The same day of Islamist President Mohamed Morsy's chaotic trial in Cairo, the Muslim Brotherhood's Freedom and Justice Party (FJP) former planning minister and foreign relations chief, Amr Derrag, was banned from leaving the country for Qatar.

Some within the Islamist camp believe this has now signalled an end to reconciliation efforts.

Another Muslim Brotherhood leader, local development minister under Morsy, Mohamed Ali Beshr, was banned from travel as well two weeks ago.
Security officials justified both measures saying Derrag and Beshr were involved in inciting violence, the same charges levied against Morsy and the 14 Islamist co-defendants standing trial on 8 January.
Derrag and Beshr's travel ban coincided with the start of Morsy's trial, along with other 14 Muslim Brotherhood leaders.
Leaked messages for detained Muslim Brotherhood leaders stress that they are willing to engage in talks, but still want pressure so as to reap the greatest possible political gains.
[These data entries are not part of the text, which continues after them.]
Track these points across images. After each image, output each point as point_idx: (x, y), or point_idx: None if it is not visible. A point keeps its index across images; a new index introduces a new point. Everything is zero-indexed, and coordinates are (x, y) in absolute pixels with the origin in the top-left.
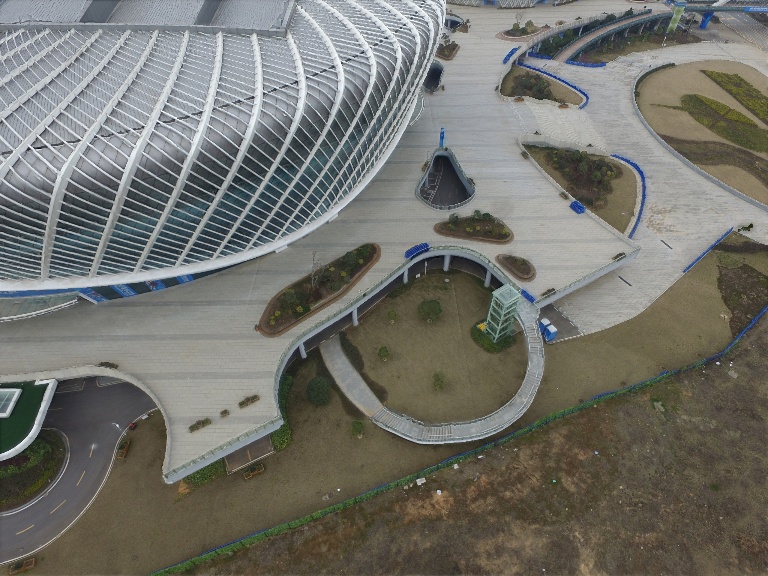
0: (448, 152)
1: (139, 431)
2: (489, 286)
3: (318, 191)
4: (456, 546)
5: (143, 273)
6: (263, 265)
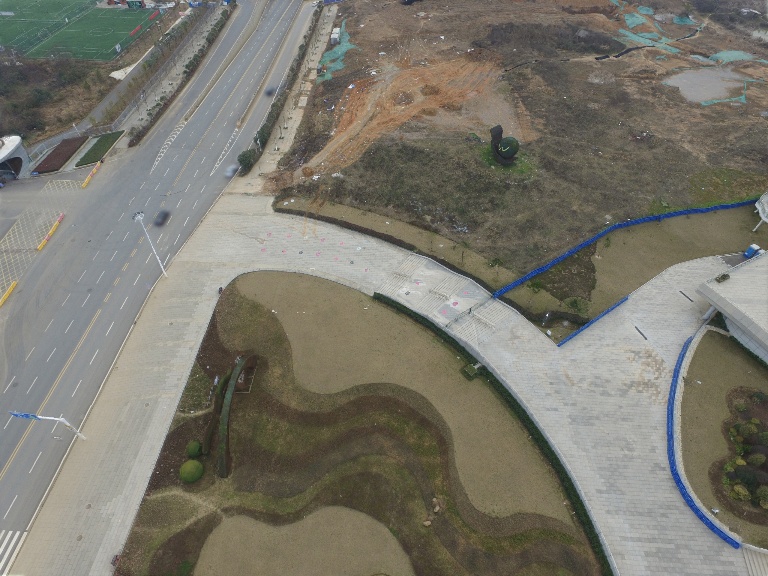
0: None
1: None
2: None
3: None
4: (767, 167)
5: None
6: None
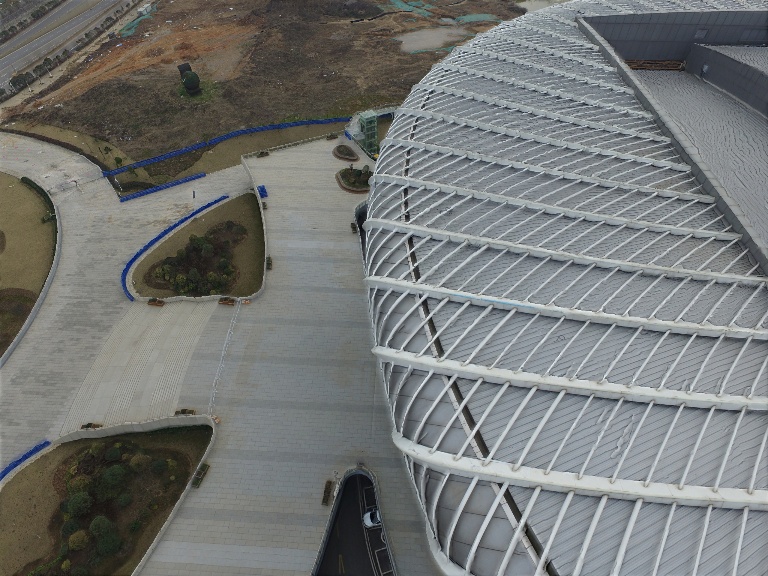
0: None
1: None
2: None
3: None
4: None
5: None
6: None
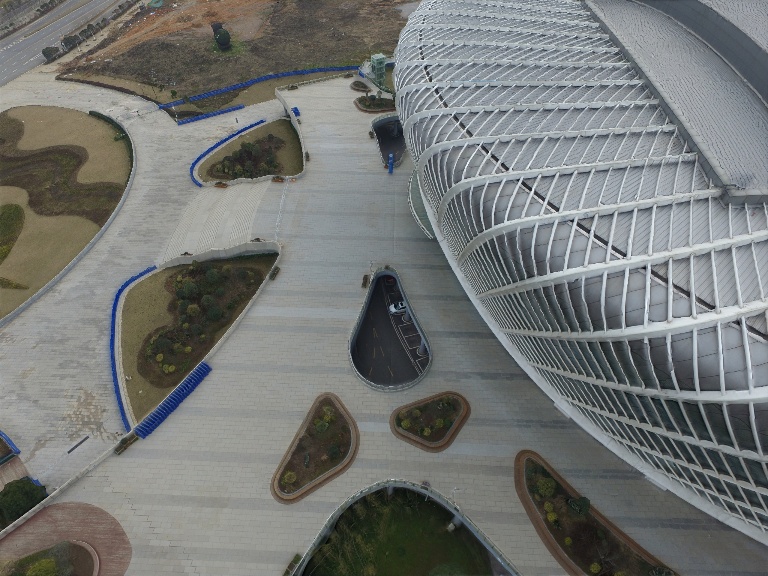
0: None
1: None
2: None
3: None
4: None
5: None
6: None
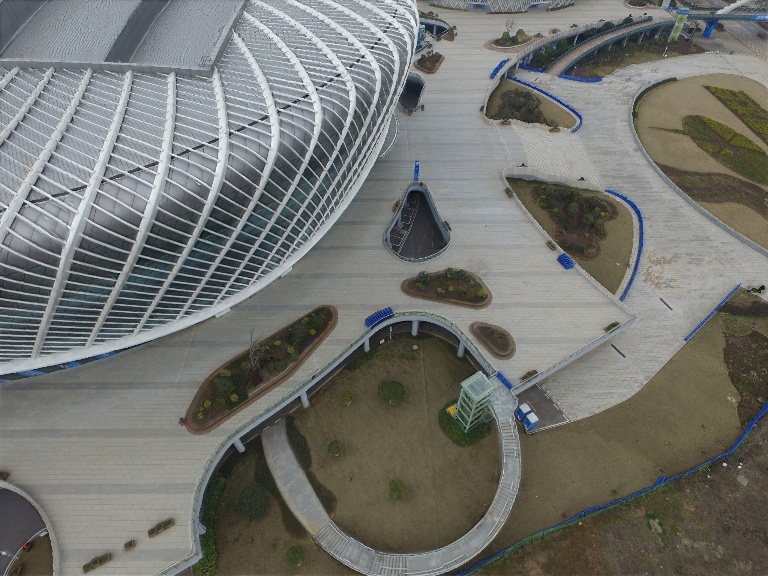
0: (423, 188)
1: (34, 553)
2: (463, 356)
3: (261, 252)
4: None
5: (44, 358)
6: (199, 334)
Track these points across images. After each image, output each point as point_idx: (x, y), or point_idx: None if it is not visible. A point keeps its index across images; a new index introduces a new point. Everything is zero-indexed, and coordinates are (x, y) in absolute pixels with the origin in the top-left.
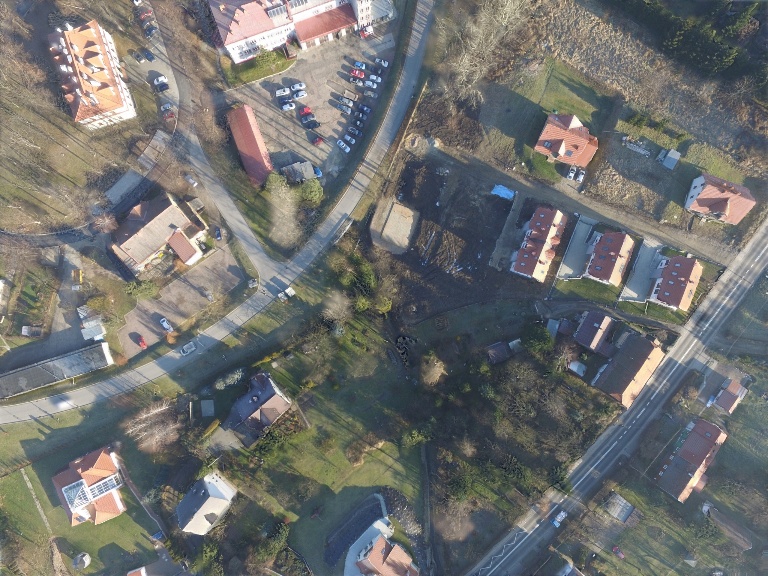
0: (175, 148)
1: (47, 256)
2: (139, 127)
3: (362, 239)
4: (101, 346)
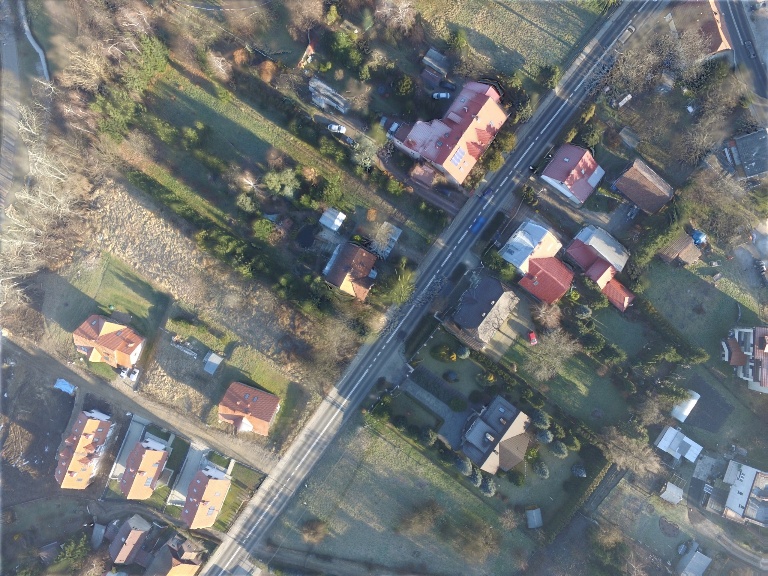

These gains started to dissipate after authorities launched a crackdown on Brotherhood leaders, following leaders' condition to start negotiations providing detained leaders were released and brought to the table, according to a leaked message from deputy Supreme Guide Khairat al-Shater to Beshr.
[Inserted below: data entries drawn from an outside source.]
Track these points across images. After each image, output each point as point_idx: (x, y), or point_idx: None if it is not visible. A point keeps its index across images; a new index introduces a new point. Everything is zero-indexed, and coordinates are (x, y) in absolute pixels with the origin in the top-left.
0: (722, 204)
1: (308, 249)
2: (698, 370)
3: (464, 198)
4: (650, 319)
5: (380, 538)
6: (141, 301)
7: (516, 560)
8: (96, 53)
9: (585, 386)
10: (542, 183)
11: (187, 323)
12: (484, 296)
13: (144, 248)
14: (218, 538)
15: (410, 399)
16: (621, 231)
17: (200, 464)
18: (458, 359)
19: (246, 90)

Mohamed al-Sisi, a member of the FJP's legal committee, saw the impossibility of ending the crisis between the army and the Muslim Brotherhood. The armed forces imposed their own condition that the Muslim Brotherhood recognize 30 June as a revolution, while the group leaders insisted that Morsy should return to power. Mohamed al-Sisi said both demands could not practically be achieved.
According to Sisi, the armed forces attempted to put forward initiatives through different public figures like Ahmed Kamal Aboul Magd and through statements made by Salafi Dawa leader Yasser Borhamy.
The Muslim Brotherhood refused them as they did not include the return of Morsy to the presidency, Sisi told Egypt Independent.
Banning Derrag and Beshr from travel amid the start of Morsy's trial could possibly signal an end to reconciliation hopes, Sisi concluded.